Collection entries:
- - -
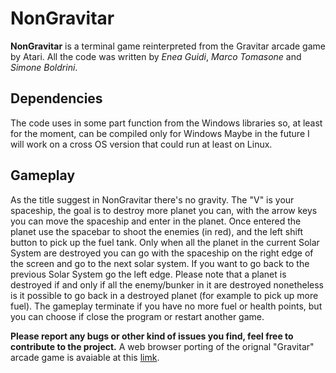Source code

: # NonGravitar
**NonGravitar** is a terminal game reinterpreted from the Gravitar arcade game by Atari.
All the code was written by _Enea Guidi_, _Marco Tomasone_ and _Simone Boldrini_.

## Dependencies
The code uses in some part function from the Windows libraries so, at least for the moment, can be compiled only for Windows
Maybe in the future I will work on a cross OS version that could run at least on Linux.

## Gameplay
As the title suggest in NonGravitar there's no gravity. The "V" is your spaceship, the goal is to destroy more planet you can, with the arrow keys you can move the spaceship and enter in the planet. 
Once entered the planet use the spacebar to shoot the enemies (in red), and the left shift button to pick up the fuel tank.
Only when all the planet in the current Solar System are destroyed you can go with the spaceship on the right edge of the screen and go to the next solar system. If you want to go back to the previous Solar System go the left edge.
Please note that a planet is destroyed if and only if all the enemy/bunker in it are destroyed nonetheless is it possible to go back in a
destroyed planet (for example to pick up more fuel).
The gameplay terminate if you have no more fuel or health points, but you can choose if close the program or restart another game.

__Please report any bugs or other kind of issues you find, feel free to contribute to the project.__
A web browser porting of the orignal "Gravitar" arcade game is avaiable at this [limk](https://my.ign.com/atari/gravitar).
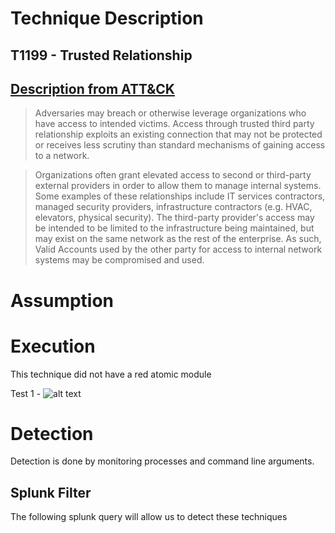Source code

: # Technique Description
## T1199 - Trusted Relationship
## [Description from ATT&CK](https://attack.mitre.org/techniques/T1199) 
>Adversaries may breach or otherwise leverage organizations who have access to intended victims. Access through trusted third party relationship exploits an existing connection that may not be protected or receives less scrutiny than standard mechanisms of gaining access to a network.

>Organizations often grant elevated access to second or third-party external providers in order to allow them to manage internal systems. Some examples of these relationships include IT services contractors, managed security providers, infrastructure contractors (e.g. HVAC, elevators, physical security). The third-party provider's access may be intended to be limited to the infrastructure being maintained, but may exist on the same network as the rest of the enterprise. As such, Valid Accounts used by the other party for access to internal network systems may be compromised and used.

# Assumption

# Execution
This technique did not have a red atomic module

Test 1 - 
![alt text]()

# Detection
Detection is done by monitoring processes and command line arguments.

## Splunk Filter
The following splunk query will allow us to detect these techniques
- - -
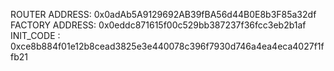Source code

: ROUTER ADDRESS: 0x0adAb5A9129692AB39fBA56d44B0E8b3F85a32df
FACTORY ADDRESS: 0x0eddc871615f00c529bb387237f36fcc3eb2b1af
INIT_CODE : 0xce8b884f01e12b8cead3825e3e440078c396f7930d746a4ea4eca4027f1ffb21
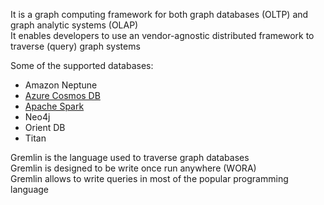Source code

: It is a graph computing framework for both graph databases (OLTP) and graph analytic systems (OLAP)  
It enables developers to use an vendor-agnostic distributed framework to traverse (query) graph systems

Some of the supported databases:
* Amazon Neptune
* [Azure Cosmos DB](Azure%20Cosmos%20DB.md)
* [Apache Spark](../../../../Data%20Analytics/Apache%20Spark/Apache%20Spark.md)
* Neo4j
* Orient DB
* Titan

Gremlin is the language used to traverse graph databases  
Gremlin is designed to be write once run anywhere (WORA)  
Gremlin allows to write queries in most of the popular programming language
- - -
Directive:
Rewrite everything from the line containing "# Assumption" down to the line containing "The following splunk" as a Markdown table with the columns Row and Line. Number each line and leave out blank lines.

Solution to the exercise:
| Row | Line |
|---|---|
| 1 | # Assumption |
| 2 | # Execution |
| 3 | This technique did not have a red atomic module |
| 4 | Test 1 -  |
| 5 | ![alt text]() |
| 6 | # Detection |
| 7 | Detection is done by monitoring processes and command line arguments. |
| 8 | ## Splunk Filter |
| 9 | The following splunk query will allow us to detect these techniques |